** THE PROBLEM **
Only these lines of the data below are wanted: the one with "nose: (876, 450)", the one with "right elbow: (817, 617)", and any lines between them, each repeated exactly.

##### GIVEN DATA

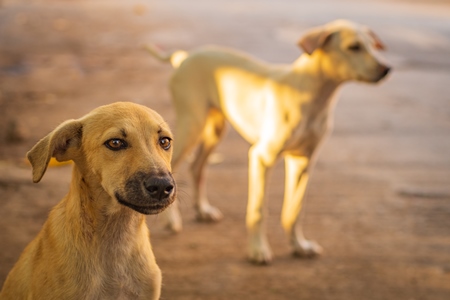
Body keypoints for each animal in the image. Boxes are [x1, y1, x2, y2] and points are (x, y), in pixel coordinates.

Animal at [145, 18, 390, 264]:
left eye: (373, 46)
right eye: (354, 47)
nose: (386, 69)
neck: (311, 94)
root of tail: (185, 56)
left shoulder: (303, 162)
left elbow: (294, 211)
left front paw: (300, 246)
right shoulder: (261, 157)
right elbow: (259, 209)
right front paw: (258, 250)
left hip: (215, 129)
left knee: (197, 166)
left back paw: (203, 210)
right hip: (191, 127)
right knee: (175, 167)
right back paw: (171, 220)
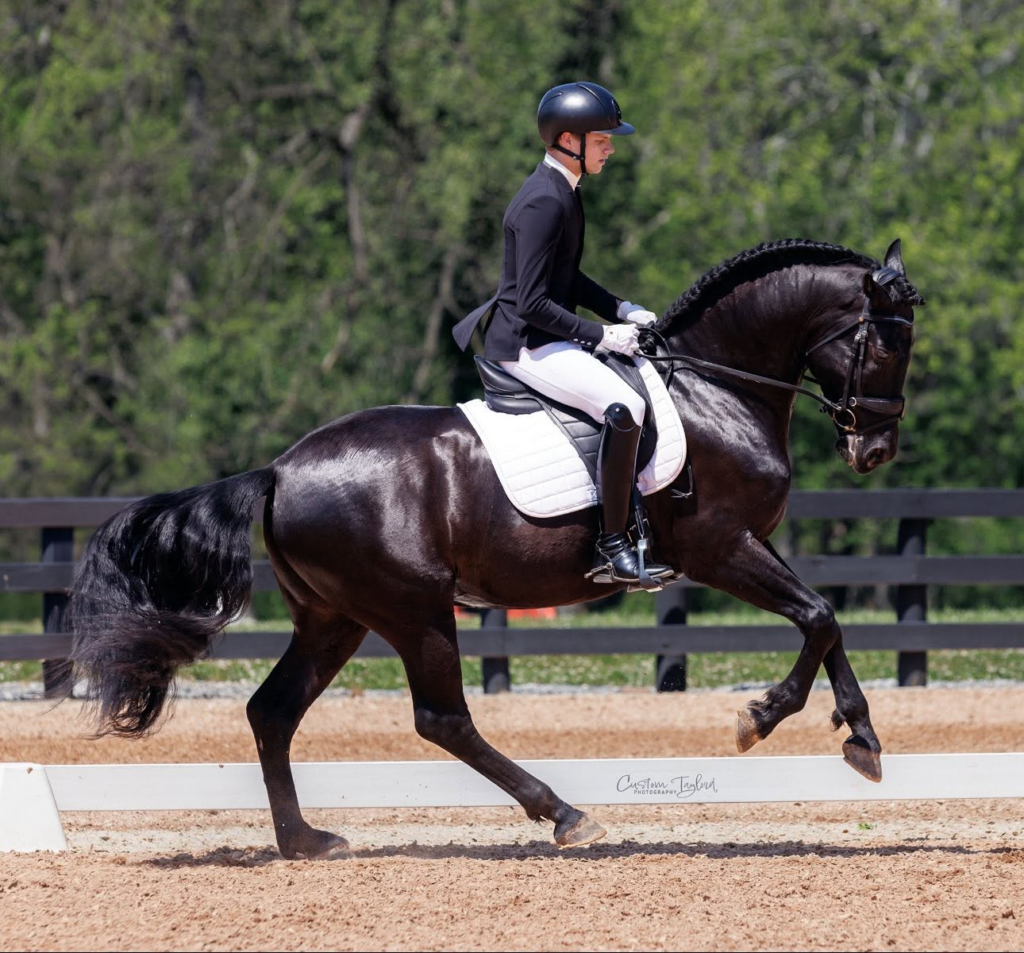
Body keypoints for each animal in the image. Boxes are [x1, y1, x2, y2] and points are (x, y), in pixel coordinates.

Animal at [58, 237, 924, 859]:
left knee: (273, 711)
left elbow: (826, 621)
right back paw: (565, 813)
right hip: (411, 609)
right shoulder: (718, 546)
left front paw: (862, 739)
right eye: (887, 345)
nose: (876, 450)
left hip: (335, 618)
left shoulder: (747, 545)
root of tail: (278, 469)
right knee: (443, 719)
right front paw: (763, 718)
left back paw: (306, 840)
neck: (715, 389)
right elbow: (817, 617)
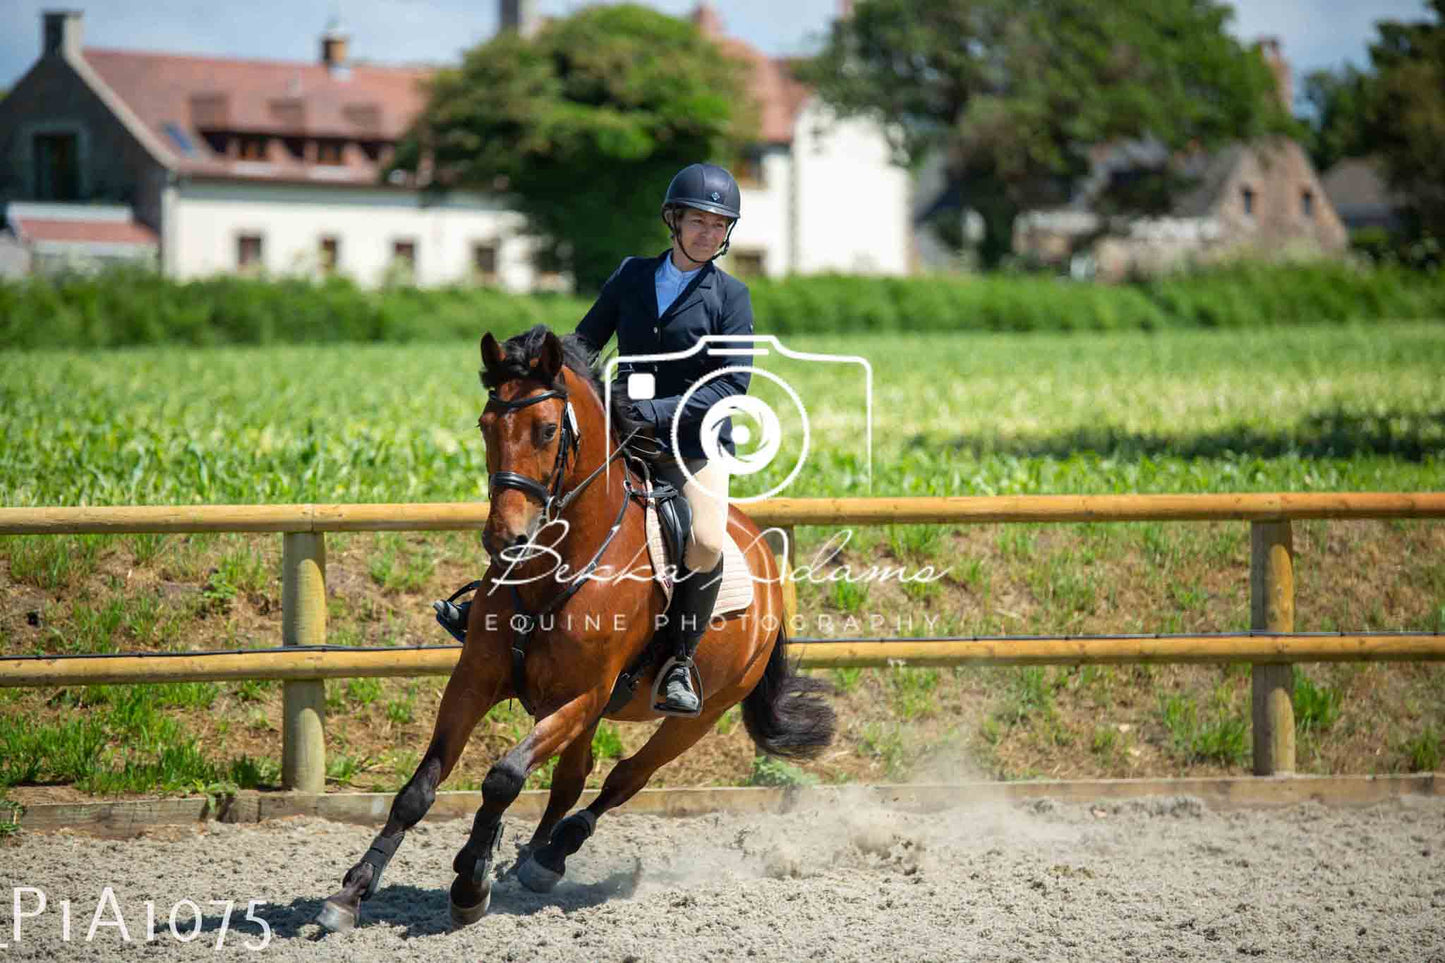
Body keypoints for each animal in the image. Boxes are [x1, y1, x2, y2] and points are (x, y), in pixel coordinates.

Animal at [316, 323, 838, 931]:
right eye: (485, 426)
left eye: (546, 430)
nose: (505, 540)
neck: (562, 563)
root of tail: (765, 559)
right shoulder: (475, 682)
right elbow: (419, 789)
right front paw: (353, 891)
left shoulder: (582, 696)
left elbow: (503, 777)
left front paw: (470, 883)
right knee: (573, 777)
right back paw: (531, 859)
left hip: (701, 713)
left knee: (624, 777)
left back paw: (552, 854)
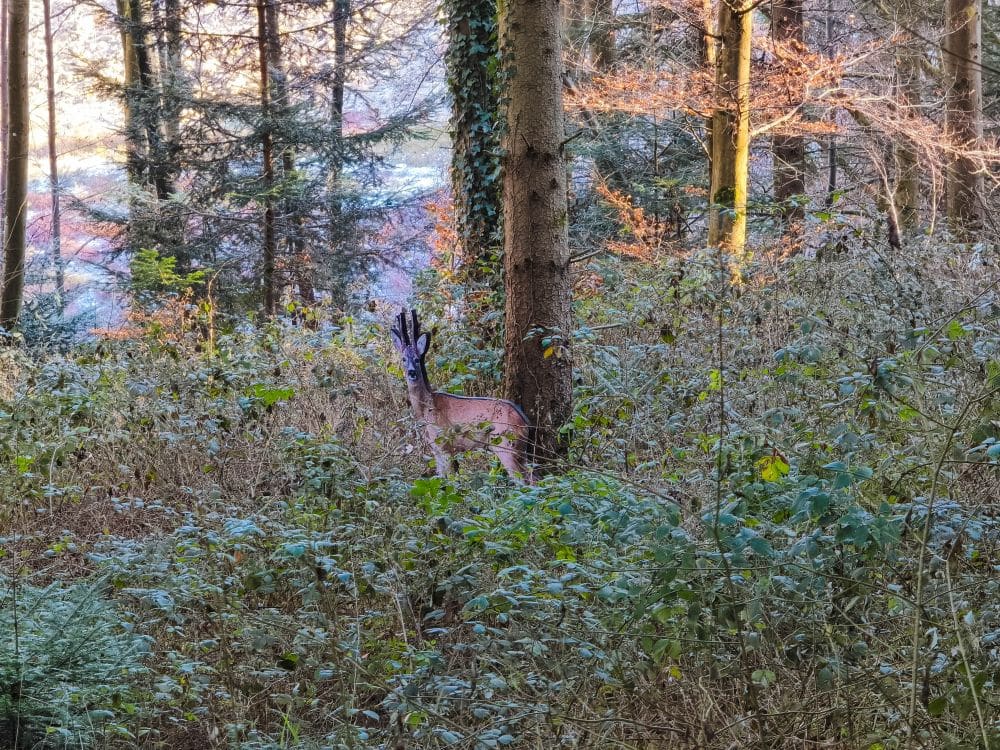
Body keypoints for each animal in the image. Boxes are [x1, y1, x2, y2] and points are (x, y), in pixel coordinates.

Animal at [390, 308, 534, 482]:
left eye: (417, 359)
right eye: (403, 359)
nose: (411, 372)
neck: (427, 409)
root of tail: (525, 423)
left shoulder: (445, 445)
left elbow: (451, 481)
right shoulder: (436, 450)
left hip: (506, 445)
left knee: (522, 480)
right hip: (520, 450)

##########

** TASK RESULT **
nose: (876, 450)
left hip: (335, 618)
left shoulder: (747, 545)
root of tail: (278, 469)
right knee: (443, 719)
right front paw: (763, 718)
left back paw: (306, 840)
neck: (715, 389)
right elbow: (817, 617)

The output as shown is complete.